Profile Image for Carlos.
2,628 reviews76 followers
August 26, 2016
The absolutely most inspiring thing about this book is seeing the thousands of ways that you can be queer and happy. This collection of essays serves to show the power of human beings to make their lives beautiful in spite of an unkind world. I strongly recommend this book and especially to anyone who is just coming to terms with their own sexuality.
Profile Image for zaynab.
63 reviews233 followers
October 11, 2017
A solid anthology filled with disperate stories written in first-person perspective. I think the only thing that would have made this stronger is some subvisions so there is slightly more continuinty thematically. I understand that anti-continuity can be seen as the apex of queer or radical, the disruption from traversing the liminal space of one story to the next and they are not related in form and content. However, I do wonder once you get past the use of first person and the mention of gender idenity or sexual orientation what exactly these stories have in common with each other. Sometimes being "queer" really isn't enough of a binder to hold things together. The entire time I was reading this I kept thinking about what the call for submissions might have looked like: what are the central questions or tensions that authors within each of these essays are responding to? That became harder and harder to envision. And while that could play to the book's strengths, the essays themselves are not that long and naturally some are stronger than others.

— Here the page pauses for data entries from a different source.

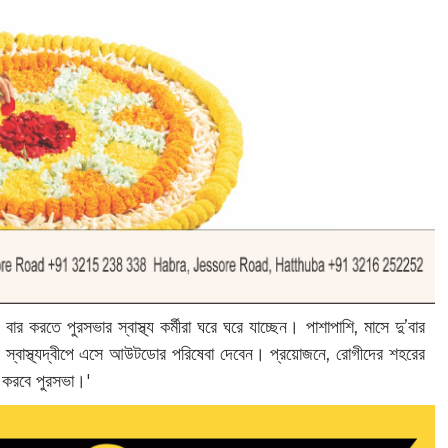
 বার করতে পুরসভার স্বাস্থ্য কর্মীরা ঘরে ঘরে যাচ্ছেন। পাশাপাশি, মাসে দু’বার
ার স্বাস্থ্যদ্বীপে এসে আউটডোর পরিষেবা দেবেন। প্রয়োজনে, রোগীদের শহরের
ত করবে পুরসভা।'‌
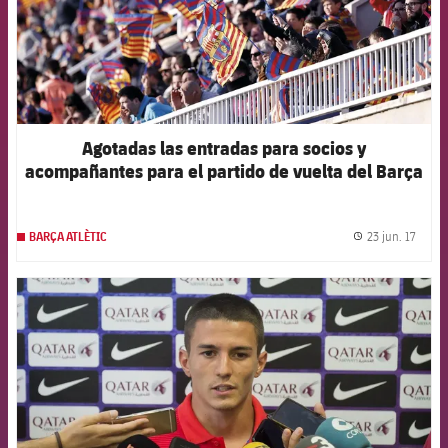
Agotadas las entradas para socios y
acompañantes para el partido de vuelta del Barça
B ante el Racing
23 jun. 17
BARÇA ATLÈTIC
label.
FCB Barcelona badge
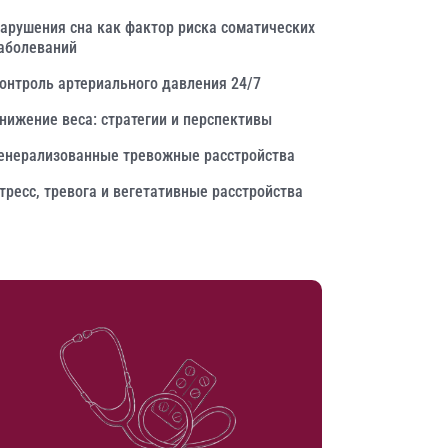
арушения сна как фактор риска соматических
аболеваний
онтроль артериального давления 24/7
нижение веса: стратегии и перспективы
енерализованные тревожные расстройства
тресс, тревога и вегетативные расстройства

Profile Image for Joe Buchoff.
3 reviews
July 31, 2017
This was my first foray into a collection of essays so the first part of the book I was perfecting my reading ears to appreciate the full brunt of the content.

But I enjoyed it. It's was great to see through a window into lives usually unheard and unseen in mainstream America. Plus the sheer volume of different experiences, both related to being queer and just part of the human experience was invigorating. There were a variety of cultures represented and even a slam poetry piece written by a self-identified butch black woman in the midst of essays of prose.

I'd recommend it for anyone, on or off the LGBT spectrum.
Profile Image for leigh.
11 reviews9 followers
September 22, 2008
This is one of the most amazing anthologies out there about being Queer! Sure it includes what feel like the obligatory coming out stories but it offers up so much more! Read it! And order it from Charis if you aren't in Atlanta!
Profile Image for Carrie Rolph.
598 reviews31 followers
January 10, 2011
This was a solid essay collection (I think I only skimmed two) with a little bit of everything. In addition to gay and lesbian representation, there were trans essays, plus several that fell under gender-queer or other not as easily defined experiences.
Profile Image for Asher.
336 reviews3 followers
September 26, 2011
I very much enjoyed this collection of essays from a variety of queer authors. All were well written (which is sometimes rare). There were also a good representation of men, women and transgendered writers. An interesting look at a cross-section of the queer community.
Profile Image for Jayne Furlong.
14 reviews1 follower
September 4, 2013
I love collections of short, personal narratives, so this book was right up my alley. I loved going through this book with my pencil, underlining all the parts that felt relevant to my journey. Truly a great addition to my bookshelf :)
Profile Image for David Sparks.
Author 6 books12 followers
March 13, 2016
A ground breaking anthology in which my essay, "Hecklers and Christians", appeared!